---- DATA PROVIDED
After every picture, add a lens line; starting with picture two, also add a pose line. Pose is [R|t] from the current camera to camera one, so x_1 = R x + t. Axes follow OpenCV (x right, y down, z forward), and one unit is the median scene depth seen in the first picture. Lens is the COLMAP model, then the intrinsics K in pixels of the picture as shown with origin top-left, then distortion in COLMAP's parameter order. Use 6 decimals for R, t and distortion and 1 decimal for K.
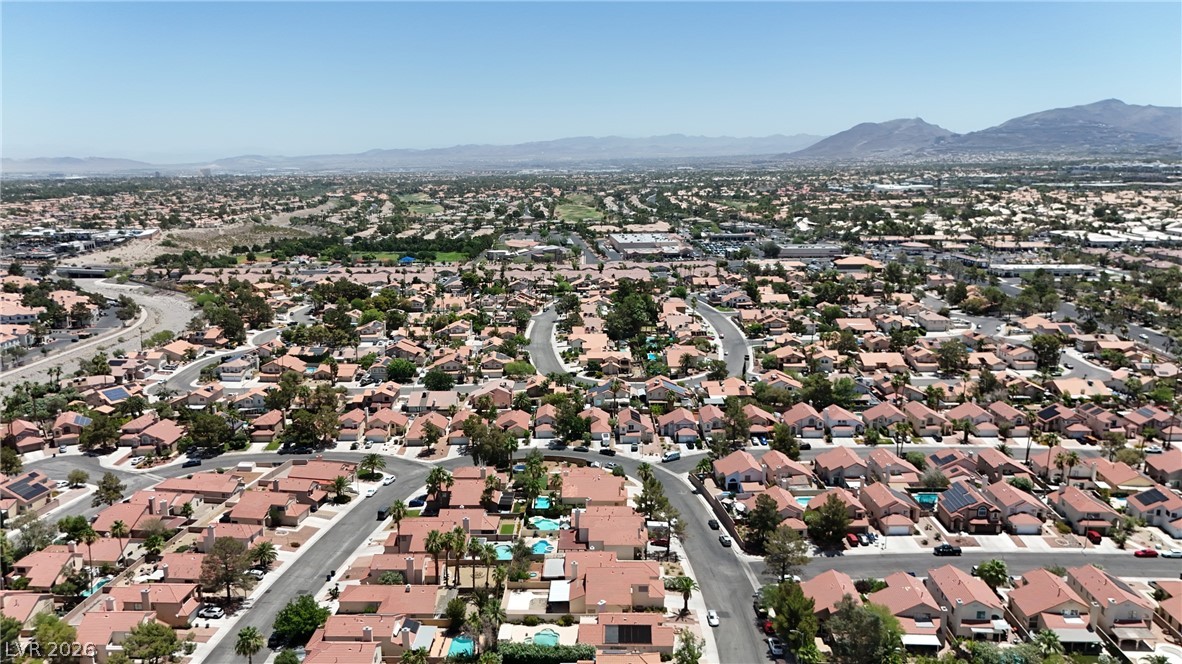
lens RADIAL K [[890.1, 0, 587.5], [0, 890.1, 331.0], [0, 0, 1]] dist [0.069830, -0.041779]
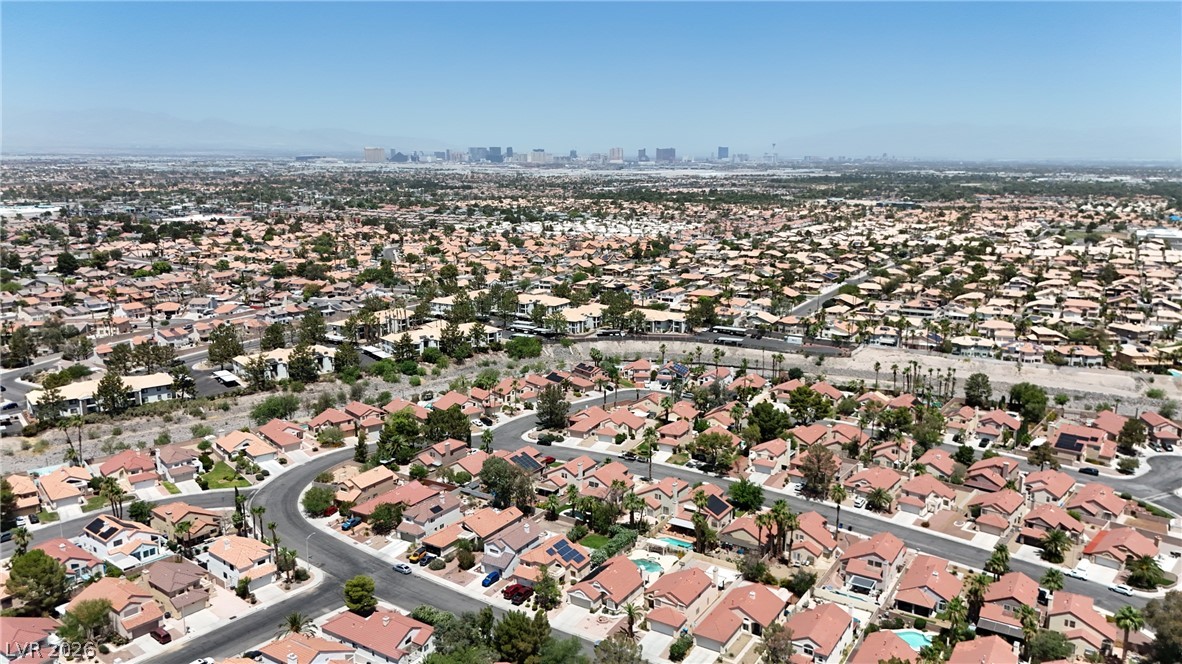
lens RADIAL K [[890.1, 0, 587.1], [0, 890.1, 330.3], [0, 0, 1]] dist [0.069830, -0.041779]
pose [[-0.509738, 0.170852, -0.843195, 0.567769], [-0.173274, 0.939611, 0.295138, -0.170593], [0.842700, 0.296547, -0.449351, 0.837381]]
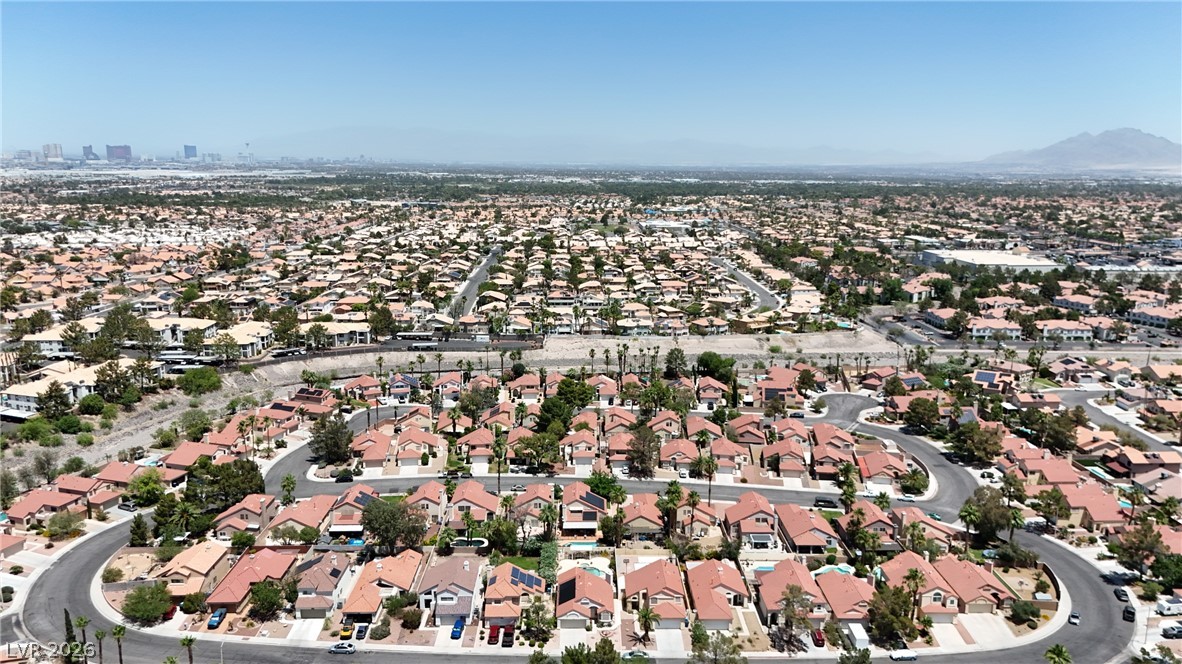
lens RADIAL K [[890.1, 0, 598.9], [0, 890.1, 329.5], [0, 0, 1]] dist [0.069830, -0.041779]
pose [[0.037568, 0.194825, -0.980118, 0.626130], [-0.207495, 0.960955, 0.183062, -0.106009], [0.977514, 0.196492, 0.076527, 0.529673]]
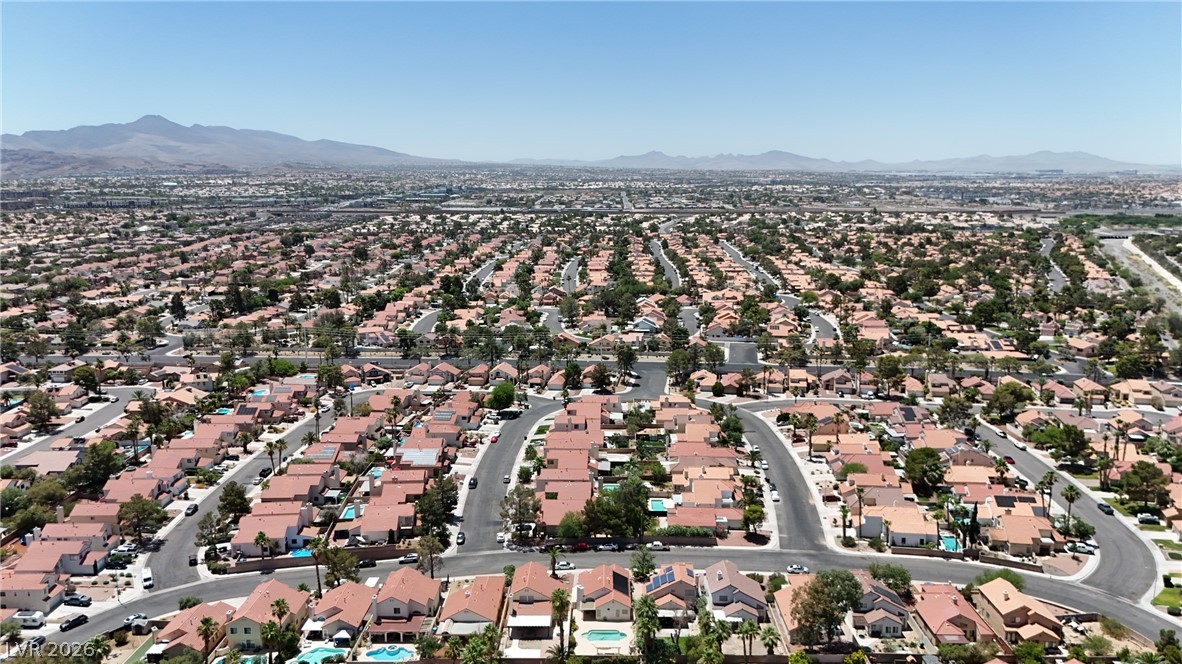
lens RADIAL K [[890.1, 0, 589.9], [0, 890.1, 332.7], [0, 0, 1]] dist [0.069830, -0.041779]
pose [[-0.023065, -0.160705, 0.986733, -0.612450], [0.209294, 0.964348, 0.161952, -0.100106], [-0.977581, 0.210253, 0.011392, 0.565836]]
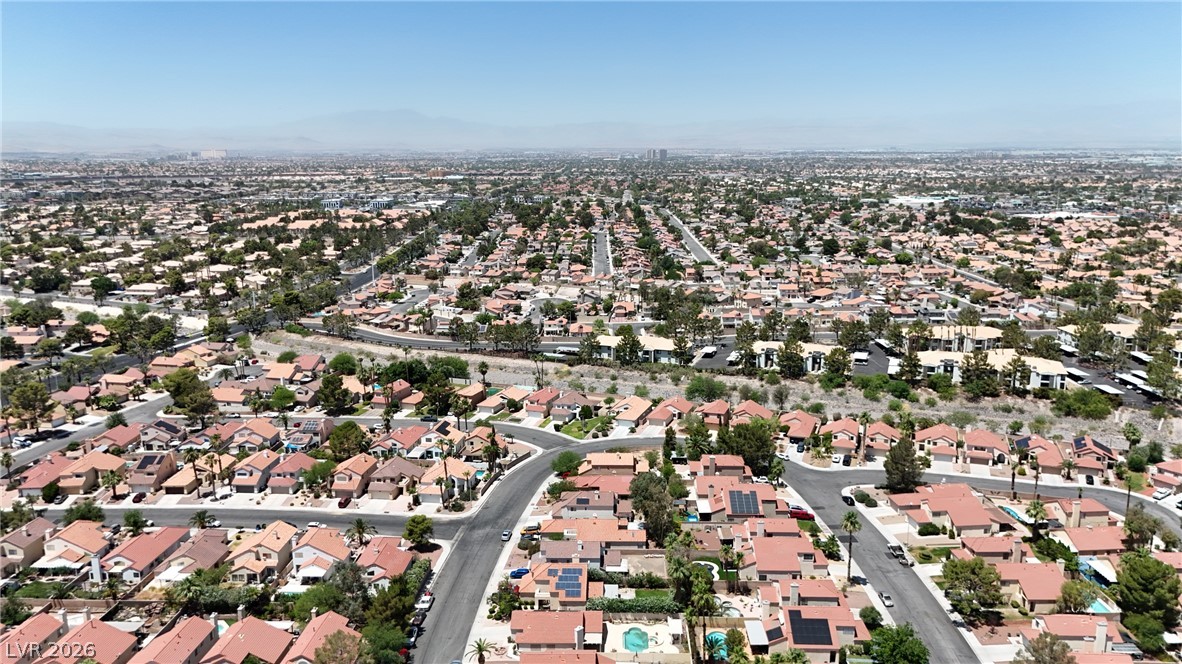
lens RADIAL K [[833.6, 0, 592.2], [0, 833.6, 332.4], [0, 0, 1]] dist [0.050894, 0.000852]
pose [[-0.999931, 0.011328, -0.003229, 0.005193], [0.009052, 0.914381, 0.404753, -0.219439], [0.007537, 0.404696, -0.914420, 1.051482]]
--------
▸ HOW TO COMPLETE THIS TASK: Update the data above so that every occurrence of "camera" reads "view", with everything else left unchanged. Omit the pictures from your answer.

▸ WRITTEN SOLUTION:
After every picture, add a lens line; starting with picture two, also add a pose line. Pose is [R|t] from the current view to view one, so x_1 = R x + t. Axes follow OpenCV (x right, y down, z forward), and one unit is the median scene depth seen in the first picture. Lens is the COLMAP model, then the intrinsics K in pixels of the picture as shown with origin top-left, then distortion in COLMAP's parameter order. Use 6 decimals for R, t and distortion and 1 decimal for K.
lens RADIAL K [[890.1, 0, 587.5], [0, 890.1, 331.0], [0, 0, 1]] dist [0.069830, -0.041779]
lens RADIAL K [[890.1, 0, 587.1], [0, 890.1, 330.3], [0, 0, 1]] dist [0.069830, -0.041779]
pose [[-0.509738, 0.170852, -0.843195, 0.567769], [-0.173274, 0.939611, 0.295138, -0.170593], [0.842700, 0.296547, -0.449351, 0.837381]]
lens RADIAL K [[890.1, 0, 598.9], [0, 890.1, 329.5], [0, 0, 1]] dist [0.069830, -0.041779]
pose [[0.037568, 0.194825, -0.980118, 0.626130], [-0.207495, 0.960955, 0.183062, -0.106009], [0.977514, 0.196492, 0.076527, 0.529673]]
lens RADIAL K [[890.1, 0, 589.9], [0, 890.1, 332.7], [0, 0, 1]] dist [0.069830, -0.041779]
pose [[-0.023065, -0.160705, 0.986733, -0.612450], [0.209294, 0.964348, 0.161952, -0.100106], [-0.977581, 0.210253, 0.011392, 0.565836]]
lens RADIAL K [[833.6, 0, 592.2], [0, 833.6, 332.4], [0, 0, 1]] dist [0.050894, 0.000852]
pose [[-0.999931, 0.011328, -0.003229, 0.005193], [0.009052, 0.914381, 0.404753, -0.219439], [0.007537, 0.404696, -0.914420, 1.051482]]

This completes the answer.